Egyptian Foreign Minister Sameh Shoukry met with envoy for the UN Secretary General for the Middle East Peace Process, Nikolai Mladenov, Sunday to discuss developments in the Palestinian issue.
During the meeting, the pair particularly discussed developments in the Gaza Strip.
Shoukry is looking to find ways to push through a revival in the Israeli-Palestinian peace negotiations, in accordance with recognised international terms of reference.
The meeting comes as Egypt is looking into candidacy for the North Africa non-permanent UN Security Council seat for 2016-2017. Shoukry had previously given assurances that Egypt has Arab support since the Arab League’s ministerial meetings in March 2013. He also mentioned that Egypt has gained African support in the matter, garnered during the African summit in January 2015.
Shoukry stressed Egypt’s principled position that the Palestinian issue remains the core of the Middle East conflict. He added that there must be a just, lasting and comprehensive solution leading to the establishment of an independent, sovereign state with East Jerusalem as its capital, in a manner which achieve stability in the region.
The meeting dealt “at length” with the Gaza Strip’s reconstruction in light of donor efforts to implement their pledges made at a Cairo conference on 12 October, 2014.
The UN envoy presented the medical and humanitarian situation in the Gaza following his recent visit there, as well as the materials that are transferred to Gaza through the UN.
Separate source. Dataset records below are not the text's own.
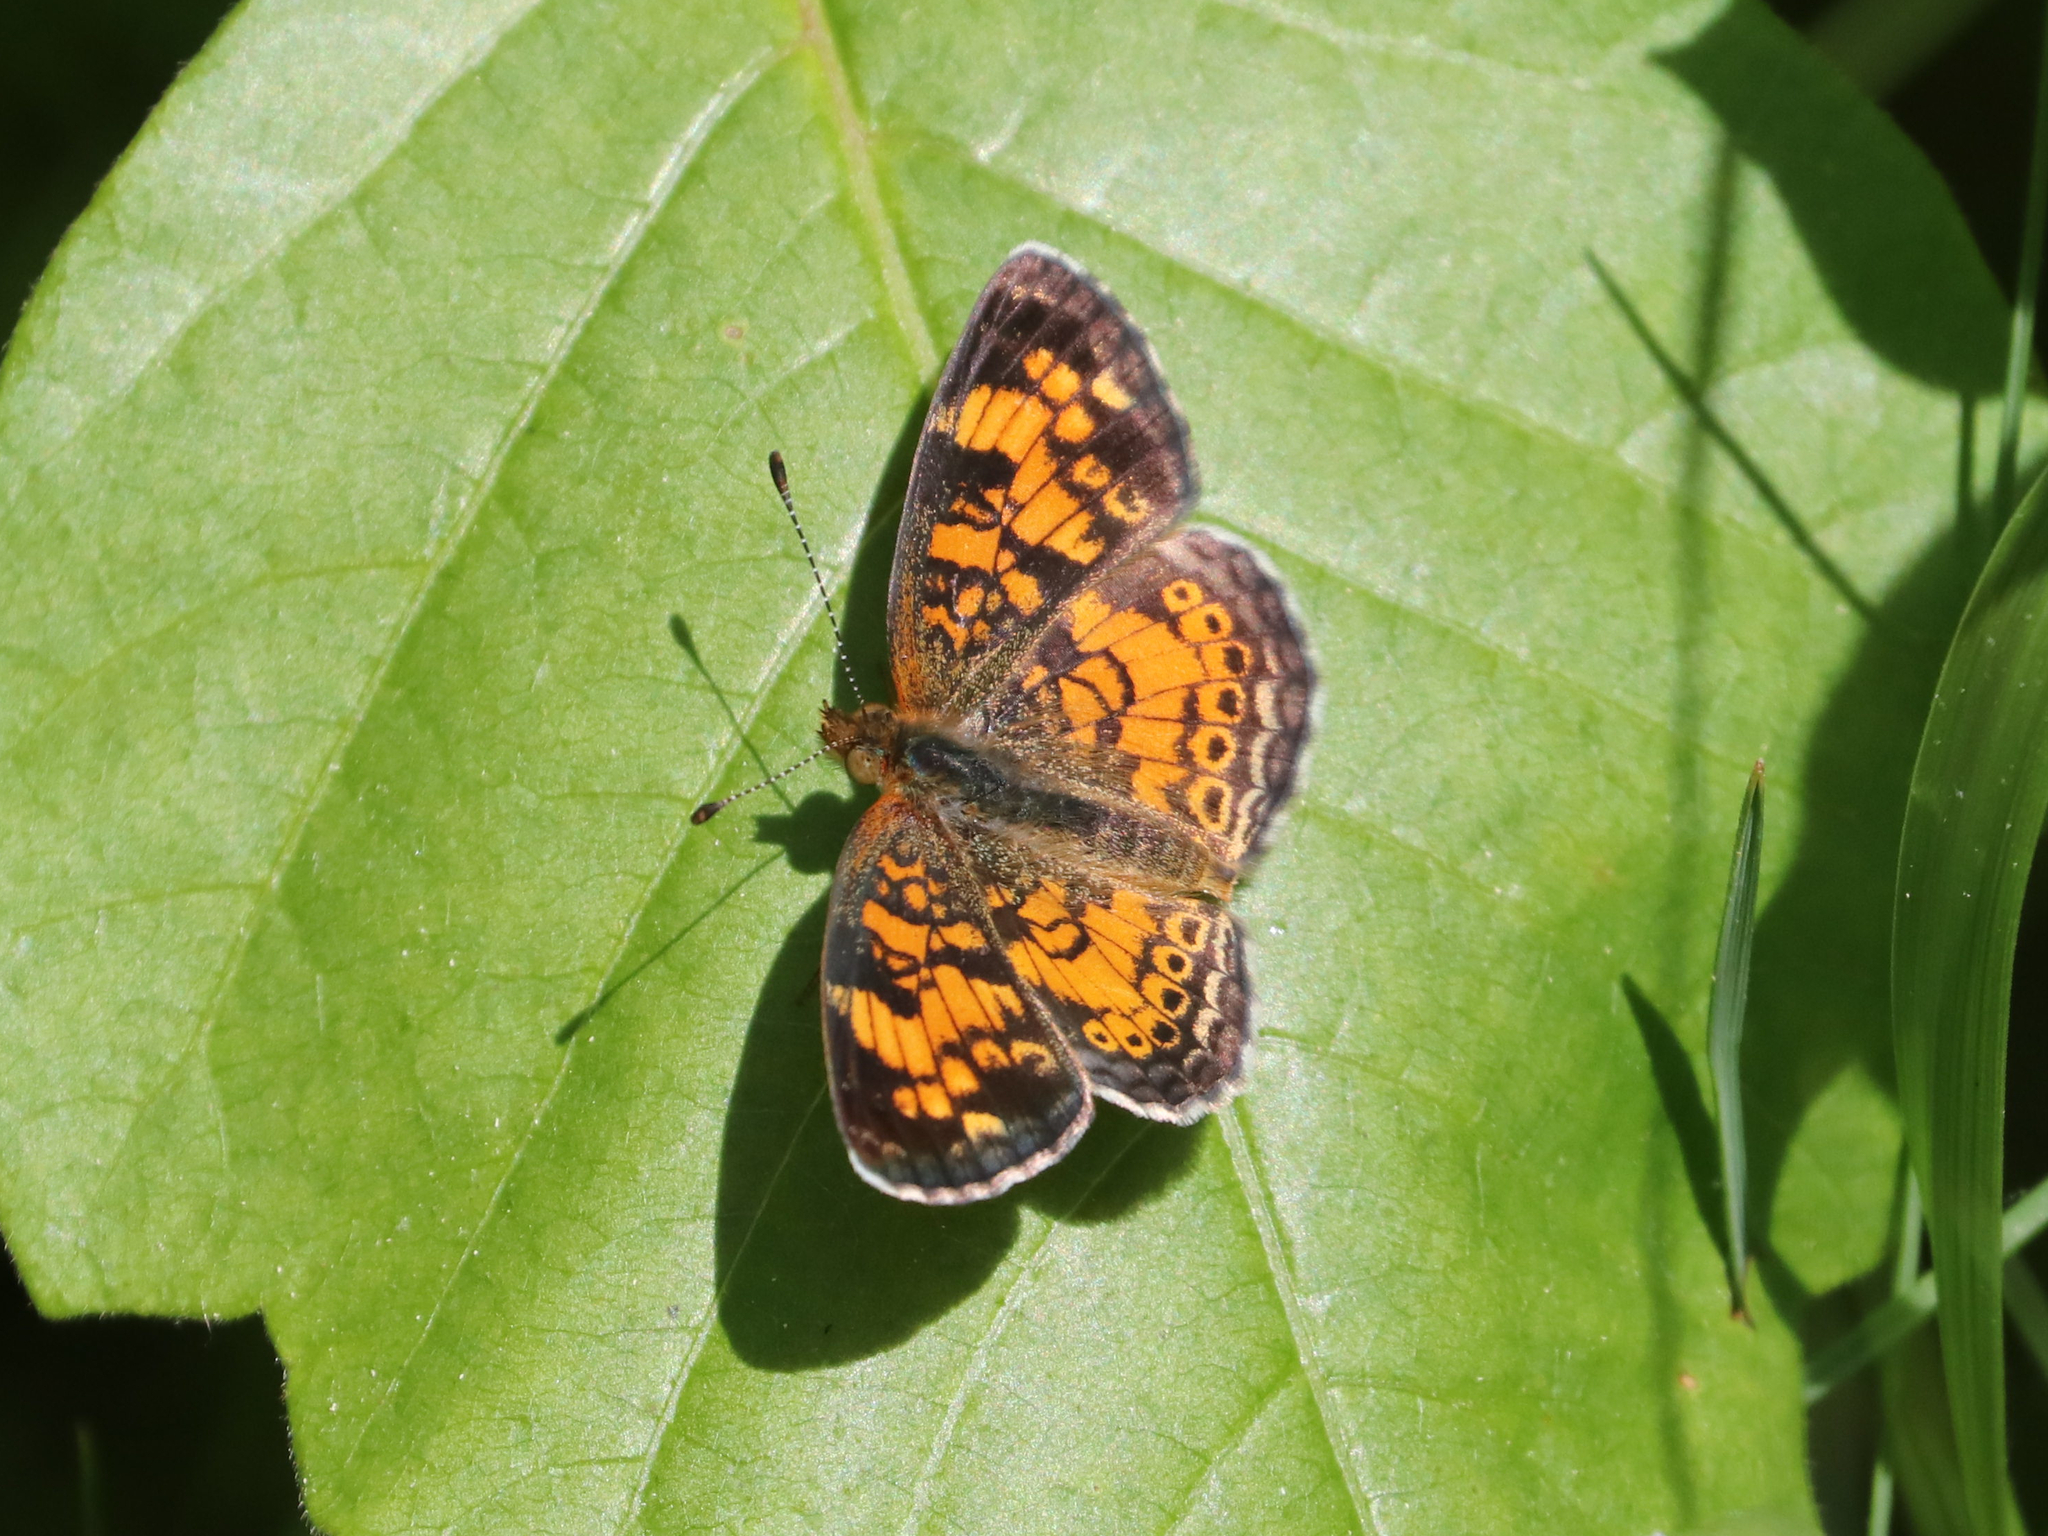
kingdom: Animalia
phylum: Arthropoda
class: Insecta
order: Lepidoptera
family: Nymphalidae
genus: Phyciodes
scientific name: Phyciodes tharos
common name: Pearl crescent
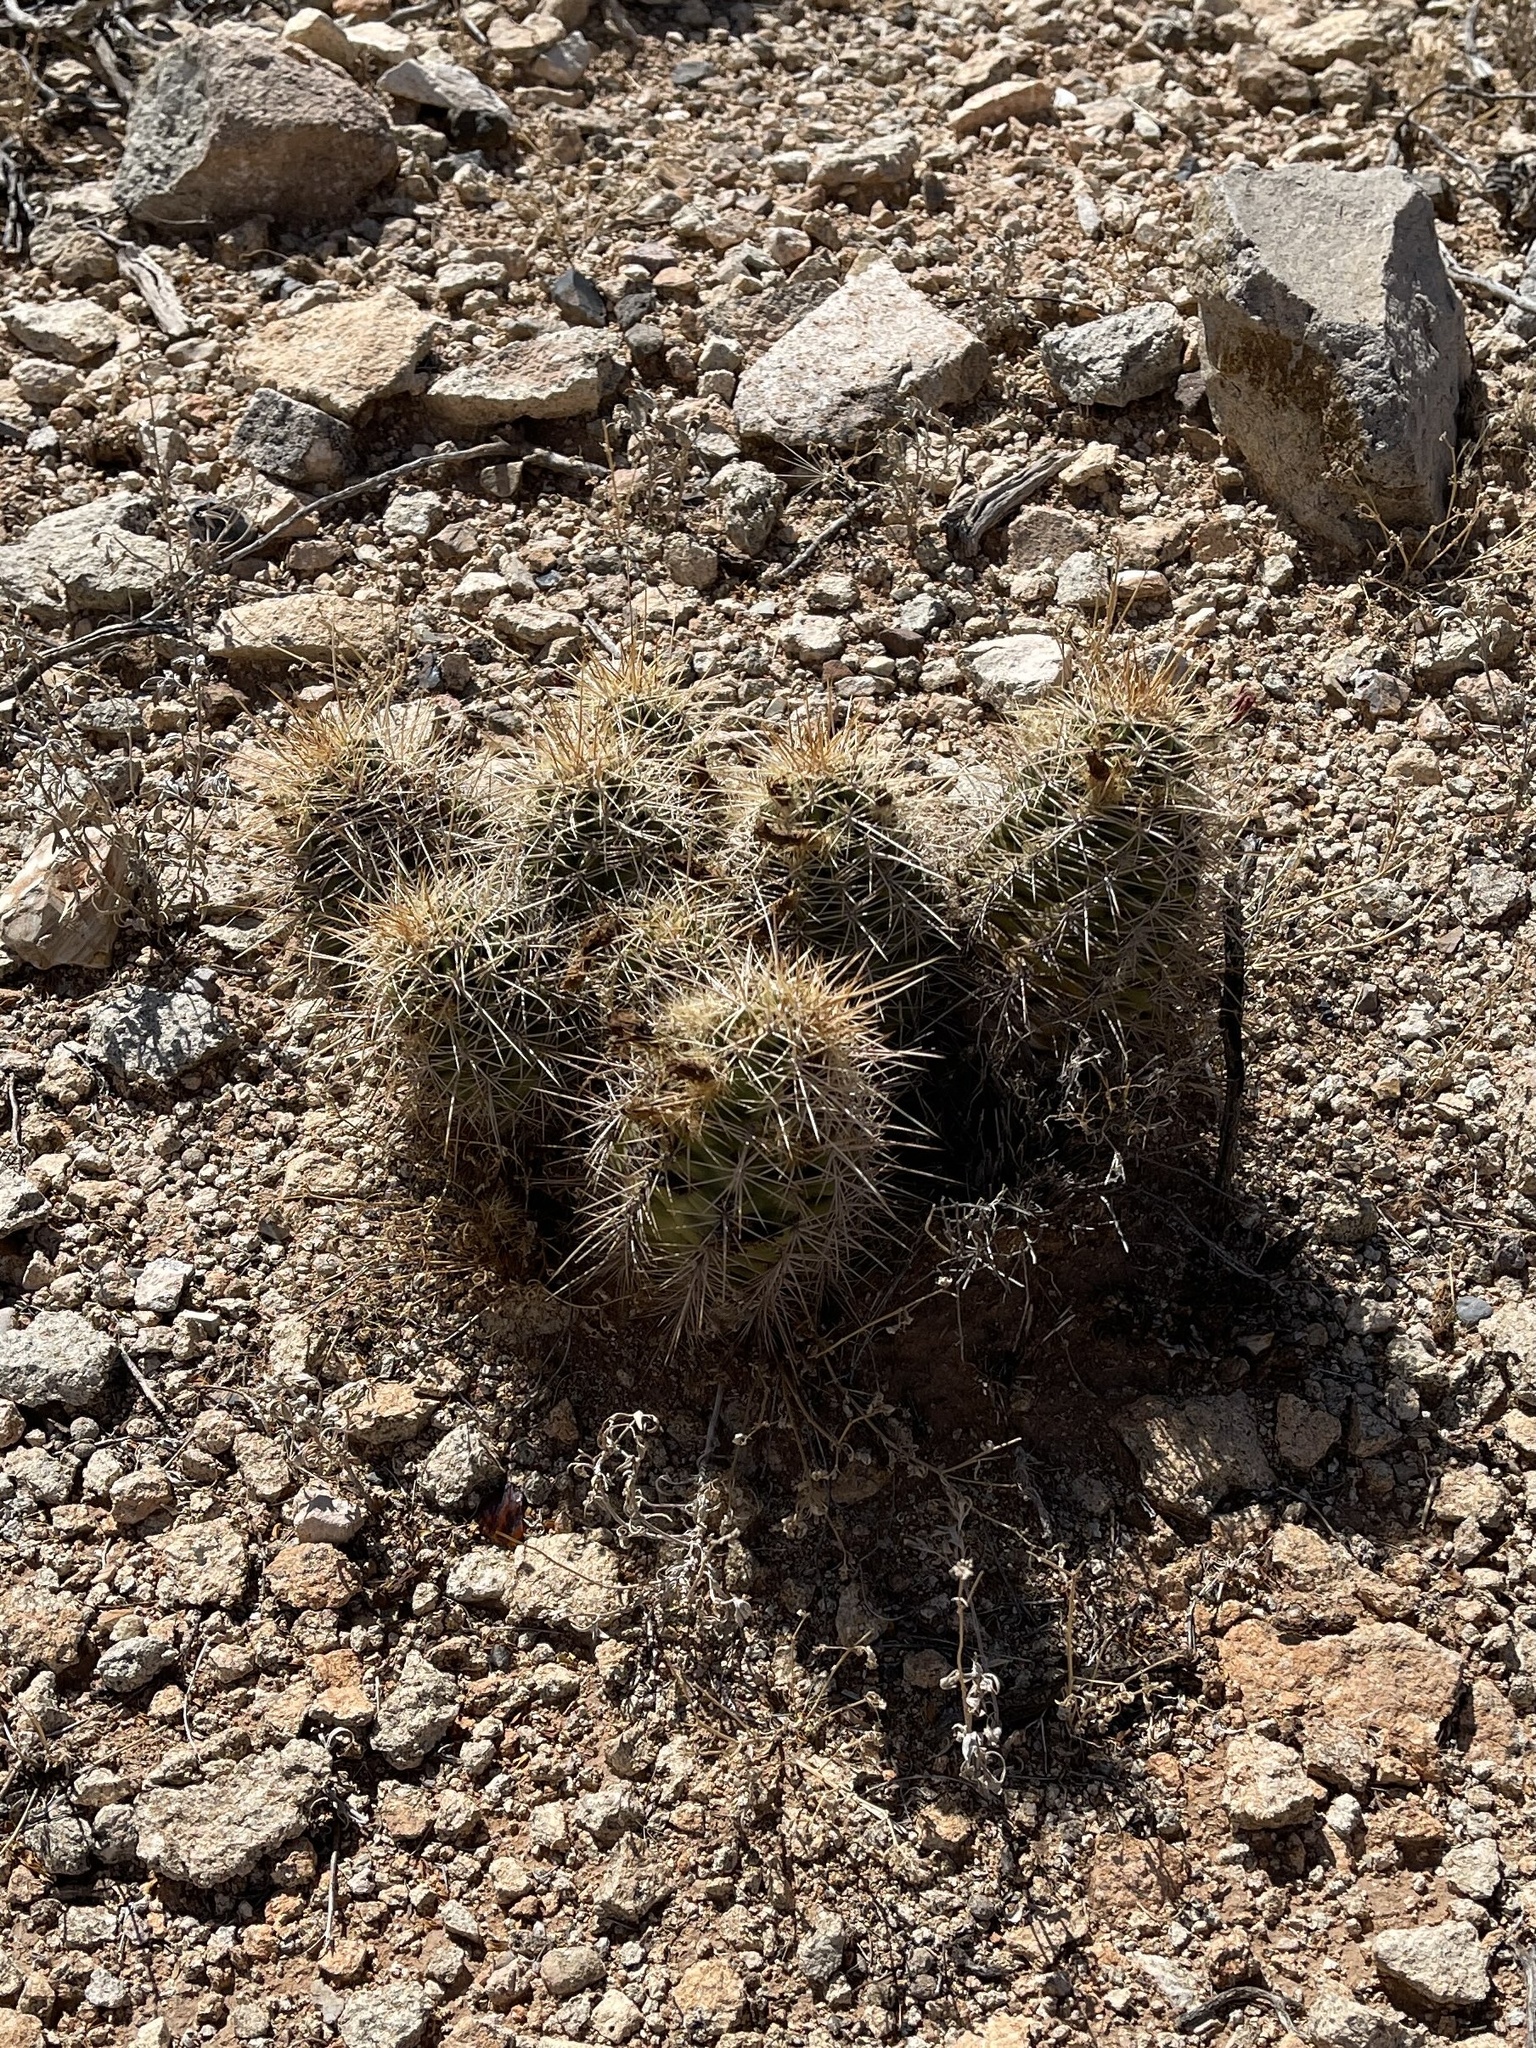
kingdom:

Shoukry stressed, during the meeting, the importance of continuing international efforts to lift the Israeli siege on the Gaza Strip.
During the Gaza Reconstruction Conference in Cairo in late 2014, President Abdel Fattah Al-Sisi reiterated Egypt’s support for Palestine, emphasising to Israel that it is “time to end the conflict”.
International community representatives had called for a lasting solution to the Gaza conflict, to avoid another turn in the cycle of destructive conflict.
Palestinian President Mahmoud Abbas had condemned Israel for breaking treaties and conventions, and for continuing with ambitions to “take over” Palestine.
Abbas said the three wars in the past six years have left over 3,600 people dead, over 18,000 injured, and heavy destruction of homes and infrastructure.
Over 2,140 Palestinians were killed during Operation Protective Edge in the summer of 2014, a 50-day Israeli military operation aimed at destroying Hamas’ ability to attack Israeli land with rockets and underground tunnels. Of the dead, 942 were women and children. The Israeli death toll was 69, including three civilians and one child.